Ta foi t’a sauvé (v. 52).
    Évidemment, il n’est pas sûr que Bartimée, un mendiant aveugle, possédait tous les concepts théologiques pour élaborer un tel raisonnement. Pourtant Jésus reconnaît en lui la foi nécessaire au salut. Ce salut se manifeste par la guérison : Aussitôt, l’homme se mit à voir (v. 52) et par son accession au statut de disciple : et il suivait Jésus sur la route (v. 52). Le verbe suivre est caractéristique de la relation du disciple avec son maître. Il exprime non seulement le fait matériel de marcher derrière quelqu’un mais surtout l’écoute et l’accueil de son enseignement (voir, par exemple : Mc 1, 18; 2,14; 6,1; 8,34 etc…). On n’entend plus parler de Bartimée dans la suite de l’évangile mais la conclusion que Marc donne à son récit laisse entendre qu’il accompagne Jésus jusqu’à Jérusalem, donc jusqu’à la Passion et la résurrection (cf : Mc 8,34).

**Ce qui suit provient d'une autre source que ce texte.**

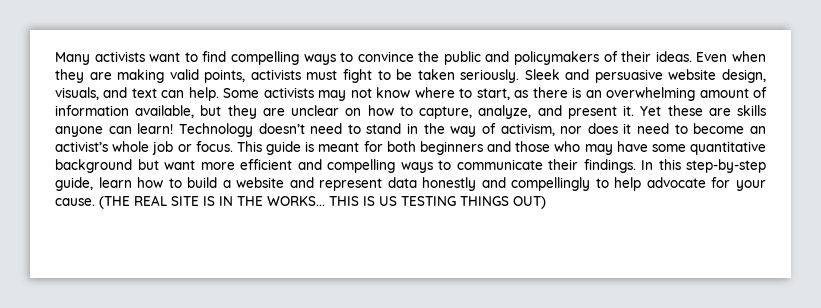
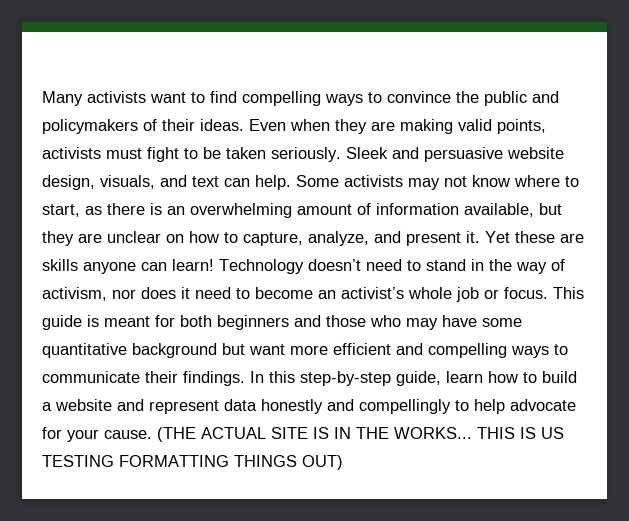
[134,195,167,206] REAL -> [201,427,266,439] ACTUAL
(456, 201) none -> [119,455,229,467] FORMATTING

Le Christ grand prêtre (Hébreux 5, 1-6)
     Le portrait de Jésus esquissé par l’Évangile de Marc s’enrichit du point de vue de l’auteur de l’Épître aux Hébreux (5, 1-6). Par touches successives se précise l’image du Christ en tant que grand prêtre de l’Alliance nouvelle (voir, par exemple : He 2,17; 3,1; 4,14-15).

     D’une part, son sacerdoce s’inscrit dans la tradition du culte juif : il est pris parmi les hommes et chargé d’intervenir en faveur des hommes dans leurs relations avec Dieu (v. 1); en ce sens, Jésus est donc bien grand prêtre. D’autre part, son sacerdoce est nouveau et radicalement différent; il n’est pas obligé, comme les autres grands prêtres, d’offrir des sacrifices pour ses propres péchés (v. 2); il ne reçoit pas sa charge par hérédité comme les prêtres juifs, mais par un appel de Dieu comme Aaron le premier grand prêtre de l’Ancienne Alliance. Il inaugure un sacerdoce nouveau, un sacerdoce éternel puisque Dieu lui dit : Tu es prêtre pour toujours selon le sacerdoce de Melchisédech (v. 6).

Je suis un père pour Israel (Jérémie 31, 9)
     Un des très rares textes de l’Ancien Testament où Dieu est présenté comme père. Dans un monde où prédominaient les cultes de la fertilité, il était important d’éviter que Yahvé soit perçu comme un géniteur, à l’exemple des dieux des nations environnantes. Même un texte comme Ps 2,7, repris en He 5,5 (voir la 2ième lecture) présentait certains risques d’une interprétation trop réaliste. Si Dieu se révèle comme Père, c’est à cause de la tendresse qu’il manifeste envers son peuple. Malgré le péché d’Israël, Dieu ne peut pas se résigner à l’abandonner; il interviendra pour le délivrer de son exil. Les personnes les plus fragiles, handicapés, femmes enceintes, jeunes mères pourront bénéficier de ce moment de grâce. En rendant la vue aux aveugles Jésus continue à révéler le vrai visage de Dieu, celui d’un père proche de chacun de ses enfants.